Draws on the 16 personality types identified in the Myers-Briggs personality profile, matches each to a suitable form and style of spirituality, and shows why prayer is different for each.
This book is about how different Myers-Briggs personality types approach prayer and spiritual practices. There is a one-chapter introduction to Myers-Briggs, followed by another quick chapter (the book calls it a "sampler") on Catholic spirituality. The meat of the book is an examination of prayer and spirituality through each of the eight M-B preferences: introversion/extroversion, sensing/intuitive, thinking/feeling, and judging/perceiving. The last chapters wrap everything up and give some examples of prayers based on MBTI types.

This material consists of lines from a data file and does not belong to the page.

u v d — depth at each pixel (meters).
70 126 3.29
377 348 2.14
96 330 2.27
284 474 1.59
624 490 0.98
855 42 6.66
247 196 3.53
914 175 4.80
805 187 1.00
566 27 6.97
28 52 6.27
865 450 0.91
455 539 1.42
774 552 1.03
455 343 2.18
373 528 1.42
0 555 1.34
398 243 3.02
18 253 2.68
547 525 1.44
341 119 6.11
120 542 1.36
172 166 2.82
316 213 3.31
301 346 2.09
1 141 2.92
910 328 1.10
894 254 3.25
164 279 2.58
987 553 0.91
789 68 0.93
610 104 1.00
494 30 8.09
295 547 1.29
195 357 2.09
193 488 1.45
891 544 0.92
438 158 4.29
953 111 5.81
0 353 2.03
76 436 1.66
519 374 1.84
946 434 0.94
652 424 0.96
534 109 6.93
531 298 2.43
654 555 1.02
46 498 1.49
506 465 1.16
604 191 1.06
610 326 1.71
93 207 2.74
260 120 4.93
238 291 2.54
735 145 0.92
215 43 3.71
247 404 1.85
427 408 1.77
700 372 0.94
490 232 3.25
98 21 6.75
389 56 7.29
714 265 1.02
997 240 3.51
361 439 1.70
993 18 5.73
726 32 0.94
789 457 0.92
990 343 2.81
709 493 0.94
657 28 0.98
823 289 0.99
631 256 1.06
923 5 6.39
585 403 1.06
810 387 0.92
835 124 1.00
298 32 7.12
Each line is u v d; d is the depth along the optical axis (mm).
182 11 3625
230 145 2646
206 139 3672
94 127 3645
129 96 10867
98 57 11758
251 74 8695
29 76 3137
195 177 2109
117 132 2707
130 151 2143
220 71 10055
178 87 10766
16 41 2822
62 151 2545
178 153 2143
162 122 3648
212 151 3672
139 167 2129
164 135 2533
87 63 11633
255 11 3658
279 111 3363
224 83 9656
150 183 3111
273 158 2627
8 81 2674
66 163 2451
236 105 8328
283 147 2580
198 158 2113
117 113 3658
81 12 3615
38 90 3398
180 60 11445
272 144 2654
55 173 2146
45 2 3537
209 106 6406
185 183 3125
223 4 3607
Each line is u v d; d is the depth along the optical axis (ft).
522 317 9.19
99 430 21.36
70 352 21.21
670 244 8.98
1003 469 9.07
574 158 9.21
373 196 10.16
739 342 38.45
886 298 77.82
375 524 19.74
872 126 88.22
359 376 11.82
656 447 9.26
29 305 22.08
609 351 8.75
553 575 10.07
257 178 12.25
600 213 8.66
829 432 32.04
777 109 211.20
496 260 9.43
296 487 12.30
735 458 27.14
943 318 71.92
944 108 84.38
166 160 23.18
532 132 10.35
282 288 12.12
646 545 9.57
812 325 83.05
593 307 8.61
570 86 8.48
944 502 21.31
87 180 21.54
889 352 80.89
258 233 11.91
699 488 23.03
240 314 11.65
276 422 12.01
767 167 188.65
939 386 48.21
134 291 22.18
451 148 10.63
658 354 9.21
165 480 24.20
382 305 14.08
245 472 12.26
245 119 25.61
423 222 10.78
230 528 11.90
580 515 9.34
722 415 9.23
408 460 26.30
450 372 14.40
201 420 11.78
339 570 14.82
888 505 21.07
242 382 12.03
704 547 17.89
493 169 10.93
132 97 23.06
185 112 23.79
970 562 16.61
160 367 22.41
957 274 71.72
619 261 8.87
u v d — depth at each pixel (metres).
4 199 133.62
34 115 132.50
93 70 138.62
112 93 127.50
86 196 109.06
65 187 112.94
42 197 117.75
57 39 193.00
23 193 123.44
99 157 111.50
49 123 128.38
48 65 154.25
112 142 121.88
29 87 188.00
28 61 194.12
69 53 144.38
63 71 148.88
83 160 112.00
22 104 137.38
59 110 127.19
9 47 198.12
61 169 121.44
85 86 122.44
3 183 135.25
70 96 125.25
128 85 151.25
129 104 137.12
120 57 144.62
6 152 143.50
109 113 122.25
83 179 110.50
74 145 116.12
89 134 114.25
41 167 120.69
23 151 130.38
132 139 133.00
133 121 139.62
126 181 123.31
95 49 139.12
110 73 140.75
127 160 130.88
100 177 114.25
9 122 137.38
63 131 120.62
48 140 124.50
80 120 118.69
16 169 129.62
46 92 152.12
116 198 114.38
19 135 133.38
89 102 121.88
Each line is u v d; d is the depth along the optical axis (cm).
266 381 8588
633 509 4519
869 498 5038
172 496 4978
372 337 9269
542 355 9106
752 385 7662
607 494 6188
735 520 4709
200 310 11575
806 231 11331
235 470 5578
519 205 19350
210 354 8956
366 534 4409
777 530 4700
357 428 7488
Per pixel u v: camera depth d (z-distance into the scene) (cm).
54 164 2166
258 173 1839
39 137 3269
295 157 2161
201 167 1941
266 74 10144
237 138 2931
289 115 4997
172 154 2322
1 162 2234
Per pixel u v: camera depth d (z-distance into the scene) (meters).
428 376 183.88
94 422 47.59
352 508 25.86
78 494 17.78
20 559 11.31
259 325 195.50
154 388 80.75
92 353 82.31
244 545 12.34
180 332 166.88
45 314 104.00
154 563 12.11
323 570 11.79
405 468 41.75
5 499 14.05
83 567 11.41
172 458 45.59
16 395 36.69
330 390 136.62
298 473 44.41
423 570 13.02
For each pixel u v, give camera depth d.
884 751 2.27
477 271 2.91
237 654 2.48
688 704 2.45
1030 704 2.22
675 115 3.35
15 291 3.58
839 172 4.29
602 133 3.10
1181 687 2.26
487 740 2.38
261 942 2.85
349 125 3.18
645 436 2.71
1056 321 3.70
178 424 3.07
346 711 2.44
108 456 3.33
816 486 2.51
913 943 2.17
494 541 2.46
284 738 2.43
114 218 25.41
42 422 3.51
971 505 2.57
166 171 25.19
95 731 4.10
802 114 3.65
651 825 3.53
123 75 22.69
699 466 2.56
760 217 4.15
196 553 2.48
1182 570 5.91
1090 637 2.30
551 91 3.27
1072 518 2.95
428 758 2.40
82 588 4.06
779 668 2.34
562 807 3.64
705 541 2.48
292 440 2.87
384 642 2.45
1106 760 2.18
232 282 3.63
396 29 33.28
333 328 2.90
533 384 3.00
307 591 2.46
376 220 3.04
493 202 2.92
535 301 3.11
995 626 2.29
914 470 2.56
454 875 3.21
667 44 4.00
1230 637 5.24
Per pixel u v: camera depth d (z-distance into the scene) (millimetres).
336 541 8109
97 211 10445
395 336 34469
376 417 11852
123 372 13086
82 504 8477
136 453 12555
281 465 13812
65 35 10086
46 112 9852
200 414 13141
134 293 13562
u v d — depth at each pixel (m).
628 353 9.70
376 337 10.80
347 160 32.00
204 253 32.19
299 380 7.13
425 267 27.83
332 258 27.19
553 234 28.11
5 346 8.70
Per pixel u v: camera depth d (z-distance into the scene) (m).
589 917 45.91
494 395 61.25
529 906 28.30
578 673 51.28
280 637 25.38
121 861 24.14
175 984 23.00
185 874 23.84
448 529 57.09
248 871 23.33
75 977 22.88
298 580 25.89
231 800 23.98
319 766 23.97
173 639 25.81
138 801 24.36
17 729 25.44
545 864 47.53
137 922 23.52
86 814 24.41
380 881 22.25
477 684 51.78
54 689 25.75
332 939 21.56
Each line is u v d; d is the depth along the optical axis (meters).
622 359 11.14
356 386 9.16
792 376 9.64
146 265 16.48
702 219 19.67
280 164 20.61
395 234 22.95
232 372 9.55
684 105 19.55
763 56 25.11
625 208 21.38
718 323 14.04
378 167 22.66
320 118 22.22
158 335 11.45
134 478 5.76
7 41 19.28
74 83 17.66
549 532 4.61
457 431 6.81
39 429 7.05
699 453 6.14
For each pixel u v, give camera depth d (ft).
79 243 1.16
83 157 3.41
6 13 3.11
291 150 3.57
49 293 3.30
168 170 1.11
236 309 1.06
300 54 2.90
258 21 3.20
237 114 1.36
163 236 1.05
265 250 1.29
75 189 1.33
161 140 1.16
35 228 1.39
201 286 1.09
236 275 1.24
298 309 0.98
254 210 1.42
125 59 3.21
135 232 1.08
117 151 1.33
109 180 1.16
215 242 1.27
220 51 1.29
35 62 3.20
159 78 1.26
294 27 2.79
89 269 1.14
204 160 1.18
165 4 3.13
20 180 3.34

I enjoyed the basic premise of the book, but it fell well short of my expectations. For starters, this book is dominated by a Catholic viewpoint, so if you're not Catholic, you miss a lot. Also, the author tends to get off topic relatively easily; in the chapter on introversion, for example, there are suddenly paragraphs devoted to the S/N and T/F spectrums, with no ties to the main thrust of the chapter. The chapters have lots of storytelling but little broad application. Finally, some of the author's M-B theory is either outdated or just wrong.
A better version of this book would bring the reader up to date with current MBTI thought, be more broadly applicable across all of Christian practice, and would have more concrete application for the reader.
11/2016 This 1987 book explores the Myers Briggs personality indicators to spiritual or worship preferences of Christians, mainly Catholics. Very works oriented theology. Author suggests people work in preference areas and stretch in non-preference areas to become spiritual, practice prayer, and work toward holiness. If people reach a certain holiness with this work, God will meet them and help them further gain holiness. Apart from the Catholic theology, this book prompted much thought about my own prayer life and worship experiences as an intuitive thinking in a world of a majority of sensing feelers.